Olhava atordoada para o telefone, não imaginava que depois de tanto tempo ele ainda lembraria seu número, muito menos que sentiria vontade de ouvir sua voz novamente. A conversa foi breve, muitas pausas, e um enorme receio de que voltassem a falar do passado distante. Cinco anos voltaram como cenas de filme. Parecia que tudo aconteceu em questão de meses atrás. Vozes trêmulas e um medo de que nos dias seguintes voltassem a se ver. Tudo parecia uma brincadeira do destino.

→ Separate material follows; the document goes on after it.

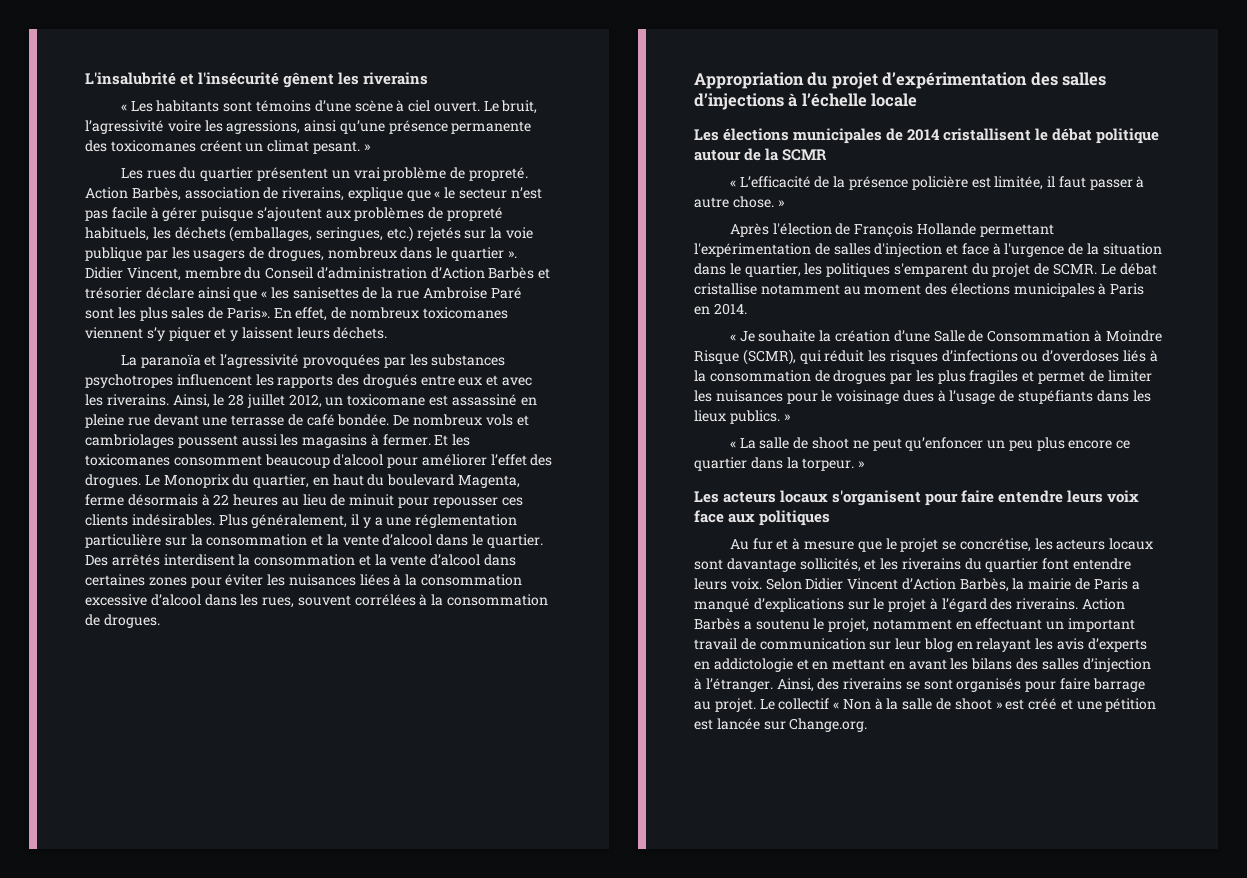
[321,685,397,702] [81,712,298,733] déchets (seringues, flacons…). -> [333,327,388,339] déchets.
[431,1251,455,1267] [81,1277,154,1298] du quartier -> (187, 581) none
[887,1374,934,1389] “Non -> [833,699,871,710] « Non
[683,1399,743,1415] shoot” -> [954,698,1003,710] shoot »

Lia voltou a tomar seu café, porém agora possuía um gosto de passado, forte, amargo e frio. Não conseguia entender. Quem poderia ter passado seu número a ele? Desde que deixaram de se ver, ela sonhava acordada com esse dia, mas depois de cinco anos os sonhos já não são mais os mesmos, os gostos mudam de sabor, e até as manias se tornam ‘manias de adulto’. Ela havia crescido, e junto com ela, tudo ao seu redor mudara. A casa já não era mais a mesma, os móveis foram trocados faz uns três anos, e os bichos de pelúcia que ficavam em cima da cama, hoje ganharam um lugar privilegiado com vista do alto do quarto, ficavam em cima do guarda-roupa, num saco de plástico, no qual sua mãe havia separado pra doar. Mas a vontade de voltar a ser a menininha que antes era a impediu de levar embora tais companheiros de aventuras. Hoje já não era mais aquela doce menina que acreditava nas fadas e na misticidade da vida. Tudo perdera o encanto quando teve sua primeira lágrima de amor.

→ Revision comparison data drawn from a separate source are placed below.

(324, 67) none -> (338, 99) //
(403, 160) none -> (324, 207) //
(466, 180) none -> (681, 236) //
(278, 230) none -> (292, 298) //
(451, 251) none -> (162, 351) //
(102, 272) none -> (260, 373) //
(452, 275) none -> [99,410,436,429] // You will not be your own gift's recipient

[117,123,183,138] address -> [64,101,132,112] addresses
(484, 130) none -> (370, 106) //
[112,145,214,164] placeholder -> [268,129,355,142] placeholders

Ainda sentada em sua sala, com sua xícara de café frio nas mãos e o telefone a encarando na mesinha do canto, tentava entender como ele havia passado os últimos cinco anos. O que aconteceu com ele? Será que alguém o fez sofrer? Seus gostos ainda seriam os mesmos? Não importava mais, não havia a menor possibilidade de se encontrarem, ela tinha seus sonhos, suas metas, e ele... Bem, ele já devia estar com outra pessoa, ou iria fazê-la chorar novamente.
A intrigava o fato de ele ter lembrado dela, e mais engraçado e tenebroso era ele ter perguntado se ela havia o esquecido. Por um momento pensou em dizer que não, pensou em pedir para vê-lo e deixar a saudade mostrar qual caminho seguir, mas não, não podia ser fraca novamente, as lágrimas seriam derramadas novamente e não agüentaria outra dor pelo mesmo amor. Deixou-o sem resposta, lhe questionou sobre a finalidade da pergunta, afinal, cinco anos não são cinco dias. Mas ele mudara de assunto, como sempre fugira das respostas complexas. Citou como seus pais estavam e disse que cursava uma faculdade, coisa que ela jamais o imaginaria fazendo. Os pensamentos brincavam com ela, ficava se lembrando da conversa, das risadas com receio, da vontade de tocar seu rosto. Mas reconhecia que não havia como, as coisas mudaram demais e sua razão lhe dizia que não daria certo. Tentou dormir, mas a xícara de café que tomara não a deixou descansar. Tudo constantemente ligado a vontade de ouvir aquela voz de novo, sentir o carinho que um dia ele teve por ela. Foi até seu quarto e resgatou as lembranças daquele amor do passado, as fotos, as cartas, o sapo de pelúcia que havia ganhado de uma viagem que ele fizera, tudo muito bem guardado para que os anos não os estragassem. Podia sentir seu perfume em uma camiseta antiga dele, que guardara com o mesmo carinho que tinha com as suas roupas. Lembrava que nesse dia ele havia a buscado na escola, e levou-lhe a camiseta para ela. Tomaram chuva no meio do caminho, voltaram sorrindo e lembrando-se dos meses que já estavam juntos e pensando nas coisas que estariam por vir. Lia interrompeu a lembrança enxugando as lágrimas que caíram sobre as cartas. Não fazia sentido lembrar-se do que não voltaria. Guardou tudo de novo nas caixas, mas o sapo resolveu deixar sobre a cama. Naquela noite, talvez conseguisse dormir melhor, sabendo que ele ainda pensava nela.